## REQUIRED WORK
1. Rewrite the paragraph of the essay on Pynchon and Vonnegut that begins "This is another great bit" in a shorter form, keeping its main facts.
2. Copy out the stretch of the essay on Pynchon and Vonnegut from "Pynchon, obviously, is" through "Heller, perhaps? Steinbeck?!".

This is another great bit. Pynchon doesn't say Vanderjuice is sickened by Tesla's inventions or his accomplishments; he's simply devastated by Tesla's imagination! In a way, this is probably what makes most writer's envious of other writers in the final summation. Maybe Vonnegut's Mother Night has some serious flaws in its construction and its facts, and perhaps it wasn't the most interesting of his books in, say, 1975 or 1993. But it was written in 1961 as an observation of historical events from the previous generation and was prescient in the conversation of Fox News and its terrible hosts in the 21st century. When I first read Mother Night, I wasn't envious that Vonnegut had written that book. I hardly had any life experience to make me see anything monumental about it at all. But in 2021, as a nearly fifty year old man, I am staggered by his imagination, by the audacity and scope of his perception. In other words, his genius makes me nauseated.
    Pynchon, obviously, is of the same scope (if not greater. That's a subjective call that I'm not willing to debate (mostly because I don't know whose side I would be on)). But Pynchon was probably thinking of writers he's envious of when writing this moment; of people within his field who he can only dream of being compared to. I don't know much about Pynchon personally but he must have literary heroes whom he feels dwarf even his greatest works. Maybe Joyce? Melville? Heller, perhaps? Steinbeck?!

## SUPPLIED INFORMATION
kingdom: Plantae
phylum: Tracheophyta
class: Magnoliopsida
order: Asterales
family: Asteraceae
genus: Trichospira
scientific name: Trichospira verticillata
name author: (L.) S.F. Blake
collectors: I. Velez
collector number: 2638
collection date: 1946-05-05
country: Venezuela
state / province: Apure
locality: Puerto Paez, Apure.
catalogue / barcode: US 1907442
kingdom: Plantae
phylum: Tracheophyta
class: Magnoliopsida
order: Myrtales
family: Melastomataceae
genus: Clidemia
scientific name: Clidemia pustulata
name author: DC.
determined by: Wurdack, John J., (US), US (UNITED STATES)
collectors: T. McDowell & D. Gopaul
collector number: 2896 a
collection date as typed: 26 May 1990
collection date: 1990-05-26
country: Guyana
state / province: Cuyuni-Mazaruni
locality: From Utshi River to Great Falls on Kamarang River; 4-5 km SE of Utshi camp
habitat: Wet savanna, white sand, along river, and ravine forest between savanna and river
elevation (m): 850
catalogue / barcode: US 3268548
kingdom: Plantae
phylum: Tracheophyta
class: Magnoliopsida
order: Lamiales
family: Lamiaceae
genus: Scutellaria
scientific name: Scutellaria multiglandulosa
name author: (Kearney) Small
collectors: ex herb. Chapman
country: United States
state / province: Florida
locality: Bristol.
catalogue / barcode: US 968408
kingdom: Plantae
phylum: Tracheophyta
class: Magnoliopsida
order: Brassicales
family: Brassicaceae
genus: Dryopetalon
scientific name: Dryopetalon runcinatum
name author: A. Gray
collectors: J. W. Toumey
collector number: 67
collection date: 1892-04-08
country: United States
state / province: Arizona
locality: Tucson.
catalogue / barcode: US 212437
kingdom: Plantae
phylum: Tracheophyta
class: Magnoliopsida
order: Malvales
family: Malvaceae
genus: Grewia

## SOLUTIONS
1. Pynchon presents Vanderjuice as devastated not by Tesla's inventions or accomplishments but by his imagination, which is likely what makes writers envious of one another. Vonnegut's Mother Night may have flaws in its construction and facts, and may not have seemed his most interesting book in 1975 or 1993. Still, written in 1961 about the previous generation's history, it foresaw the Fox News era of the 21st century. On first reading it, I lacked the life experience to see anything monumental in it. In 2021, nearly fifty, I am staggered by the audacity and scope of Vonnegut's perception, and his genius makes me nauseated.

2.
Pynchon, obviously, is of the same scope (if not greater. That's a subjective call that I'm not willing to debate (mostly because I don't know whose side I would be on)). But Pynchon was probably thinking of writers he's envious of when writing this moment; of people within his field who he can only dream of being compared to. I don't know much about Pynchon personally but he must have literary heroes whom he feels dwarf even his greatest works. Maybe Joyce? Melville? Heller, perhaps? Steinbeck?!